Hacettepe öğrencileri 1 Mayıs'a giderken göçmen emeğini ve mülteci kadınları konuştu
Hacettepe Üniversitesi Antropoloji Etkinlik Grubu, Yazar Ercüment Akdeniz ile "Göçmen Emeği ve Mülteci Kadınlar" başlıklı bir söyleşi düzenledi.
Fotoğraf: Evrensel
Berkay GÖK
Nurgül DENİZ
Ankara
Hacettepe Üniversitesi Antropoloji Etkinlik Grubu, 1 Mayıs yaklaşırken "Göçmen Emeği ve Mülteci Kadınlar" başlığıyla "Sığınamayanlar", "En Güzel Şarkı" ve "Sekizinci Kıta" kitaplarının yazarı Ercüment Akdeniz ile etkinlik düzenledi. Mülteciler için güvenceli bir yaşam ve güvenceli bir iş için en acil ihtiyacın mülteci statüsü olduğuna dikkat çeken Akdeniz, aynı zamanda 1 Mayıs’a giderken her geçen gün artan sömürü düzenine karşı da bu talebin işçileri için birleştirici bir talep olduğunu belirtti.
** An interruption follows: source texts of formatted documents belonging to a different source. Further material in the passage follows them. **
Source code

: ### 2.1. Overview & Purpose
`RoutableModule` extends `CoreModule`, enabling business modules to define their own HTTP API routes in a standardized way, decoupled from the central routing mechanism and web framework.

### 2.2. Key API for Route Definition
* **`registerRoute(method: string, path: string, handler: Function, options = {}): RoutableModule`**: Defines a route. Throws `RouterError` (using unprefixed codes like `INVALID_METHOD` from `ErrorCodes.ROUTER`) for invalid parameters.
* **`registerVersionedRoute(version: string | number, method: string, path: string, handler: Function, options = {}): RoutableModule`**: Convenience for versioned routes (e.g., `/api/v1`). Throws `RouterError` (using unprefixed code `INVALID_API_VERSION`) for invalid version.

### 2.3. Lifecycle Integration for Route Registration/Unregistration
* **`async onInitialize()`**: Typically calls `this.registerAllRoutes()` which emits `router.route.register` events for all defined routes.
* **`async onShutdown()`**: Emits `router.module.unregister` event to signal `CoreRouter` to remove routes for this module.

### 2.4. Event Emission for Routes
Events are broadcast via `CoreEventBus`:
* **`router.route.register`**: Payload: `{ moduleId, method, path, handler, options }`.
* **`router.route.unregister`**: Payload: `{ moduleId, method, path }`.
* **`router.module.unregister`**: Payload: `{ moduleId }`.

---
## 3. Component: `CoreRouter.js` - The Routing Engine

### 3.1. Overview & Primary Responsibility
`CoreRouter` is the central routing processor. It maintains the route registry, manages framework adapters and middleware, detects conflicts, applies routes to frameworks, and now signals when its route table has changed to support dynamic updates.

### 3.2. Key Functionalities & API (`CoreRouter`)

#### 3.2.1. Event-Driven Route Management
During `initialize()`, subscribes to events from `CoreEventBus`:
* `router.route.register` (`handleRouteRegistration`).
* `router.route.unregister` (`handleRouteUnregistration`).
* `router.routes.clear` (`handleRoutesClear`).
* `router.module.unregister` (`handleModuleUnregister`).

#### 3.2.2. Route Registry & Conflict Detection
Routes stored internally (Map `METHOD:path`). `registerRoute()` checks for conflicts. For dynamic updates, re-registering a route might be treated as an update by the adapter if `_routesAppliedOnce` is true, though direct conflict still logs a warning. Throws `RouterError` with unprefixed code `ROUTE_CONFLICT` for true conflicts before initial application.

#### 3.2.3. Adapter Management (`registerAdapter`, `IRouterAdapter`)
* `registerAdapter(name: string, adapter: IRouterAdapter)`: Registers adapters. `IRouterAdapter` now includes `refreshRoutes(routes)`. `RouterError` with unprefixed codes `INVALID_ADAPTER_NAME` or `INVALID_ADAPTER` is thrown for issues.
1 Mayıs yaklaşırken, mülteci sorunu üzerinden emek tartışması yürütmek, sosyal kültürel ve siyasal etkileri ile birlikte asıl olarak iktisadi temelde; ucuz emek gücü ve kayıt dışı çalışmaların mülteci nüfusunu bir ‘sorun’ haline getirdiğine dikkat çekmek amacıyla düzenlenen etkinlikte konuşan Akdeniz, "Afganistan'dan, Eski Sovyet cumhuriyetlerinden ve Afrika'dan gelen bir insan kaçakçılığı ağı var. Bu işi yapan şebekeler var. Herkes insan kaçakçılığı şebekelerine odaklanmış durumda fakat göz ardı edilen çok önemli bir nokta var. Bu bir arz talep dengesi. Çok yoğun bir ucuz iş gücü talebi var. Bu talep böyle bir arzı doğuruyor. İnsan kaçakçılığı şebekeleri bu talebi karşılıyor. Onun için mültecilere yönelik işlenen tüm suçlarda sadece bu şebekelerin değil Türkiye sermaye sınıfının ağır bir sorumluluğu var" diye konuştu. Türkiye’deki işsizliği Türk işçilerin iş beğenmemesi ile açıklayanların doğruyu söylemediğini belirten Akdeniz, " Türkiyeli işçileri aldıklarından daha aza ikna etmek zor. Fakat göçmenler için durum böyle değil. Bu insanlar güvencesiz, korumasız ve mecbur olduğu için bu koşulları kabul etmek mecburiyetindeler. Bu durum patronlar tarafından bir rekabet oluşturmak için kullanıldı. Türkiyeli işçiler ve göçmen işçiler rekabet ettirilerek işçi ücretleri sürekli aşağıya çekildi.Asıl sorun emeği daha ucuza sömürme çabası" dedi.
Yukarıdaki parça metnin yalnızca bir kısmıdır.